Swift: The educational landscape has changed so much over the last 5-10 years, that it involves so many components. Obviously, funding is a concern, as we continue to look to ways to find room for our kids to not only learn, but be able to enjoy, and participate in, any number of extra-curricular activities. Also, preparing our students for life beyond school has seen a dramatic shift as well. Gone is the hard-line approach to 4-year degrees, opening up new avenues and disciplines that were not as common place many years ago.

Why should the public vote for you?

Fehr: I am not afraid to be the first or propose something new if I believe it would benefit our students, communities or school system. Many times, I have found we continue doing the same things not because they are the best but because that is what we have always done. If we want to have the best education system, we should not be afraid to do things differently when the opportunity arises.

Lehmann: Representing all stake holders on the school board is important. This means providing an excellent education system and doing it within our means. Developing solutions that meet our teachers, students, parents, and taxpayers’ goals.

Raschke: The board needs fresh and open-mined individuals who will best serve the community and the district. I believe that since I am a young individual, I will be able to best provide that new, fresh perspective the board needs. I want to work to provide the best for the students.

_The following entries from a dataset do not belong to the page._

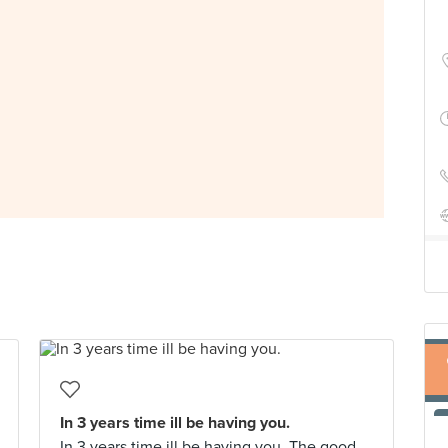
In 3 years time ill be having you.
In 3 years time ill be having you. The good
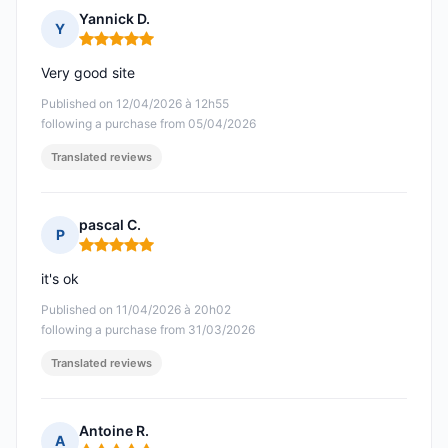
Yannick D.
Y
Rating: 5 out of 5
Very good site
Published on 12/04/2026 à 12h55
following a purchase from 05/04/2026
Translated reviews
pascal C.
P
Rating: 5 out of 5
it's ok
Published on 11/04/2026 à 20h02
following a purchase from 31/03/2026
Translated reviews
Antoine R.
A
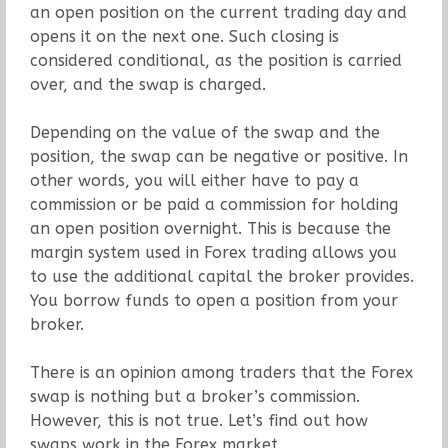
an open position on the current trading day and
opens it on the next one. Such closing is
considered conditional, as the position is carried
over, and the swap is charged.
Depending on the value of the swap and the
position, the swap can be negative or positive. In
other words, you will either have to pay a
commission or be paid a commission for holding
an open position overnight. This is because the
margin system used in Forex trading allows you
to use the additional capital the broker provides.
You borrow funds to open a position from your
broker.
There is an opinion among traders that the Forex
swap is nothing but a broker’s commission.
However, this is not true. Let’s find out how
swaps work in the Forex market.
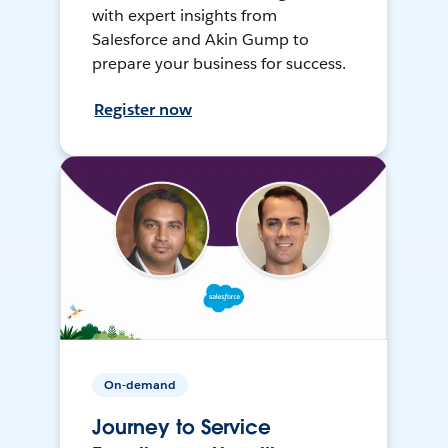
with expert insights from
Salesforce and Akin Gump to
prepare your business for success.
Register now
On-demand
Journey to Service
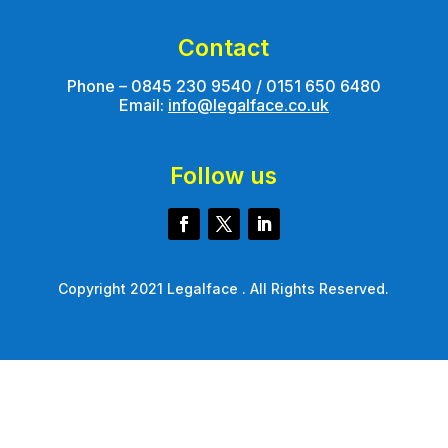
Contact
Phone – 0845 230 9540 / 0151 650 6480
Email:
info@legalface.co.uk
Follow us
Copyright 2021 Legalface . All Rights Reserved.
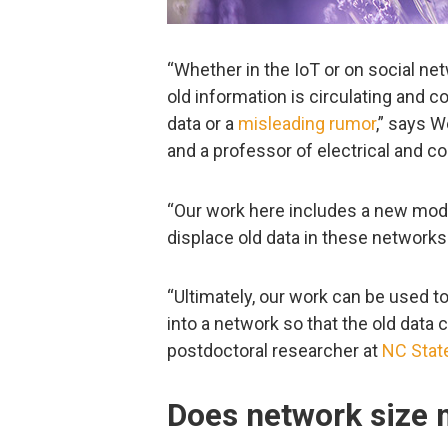
“Whether in the IoT or on social n
old information is circulating and 
data or a
misleading rumor
,” says 
and a professor of electrical and 
“Our work here includes a new mode
displace old data in these networks
“Ultimately, our work can be used t
into a network so that the old data 
postdoctoral researcher at
NC Stat
Does network size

Swift: We have an amazing community here, in Chippewa Falls, and I am honored to be a part of it. I would like them to know that, although there are always going to be challenges that need to be faced, that I will always look to the welfare of our kids, and how we can best benefit them and prepare them for life beyond high school. I believe that finding the balance between community interests, staff needs and student safety and educational resources will always be in the forefront of my decisions, and I will do everything I can to ensure all of those needs are met.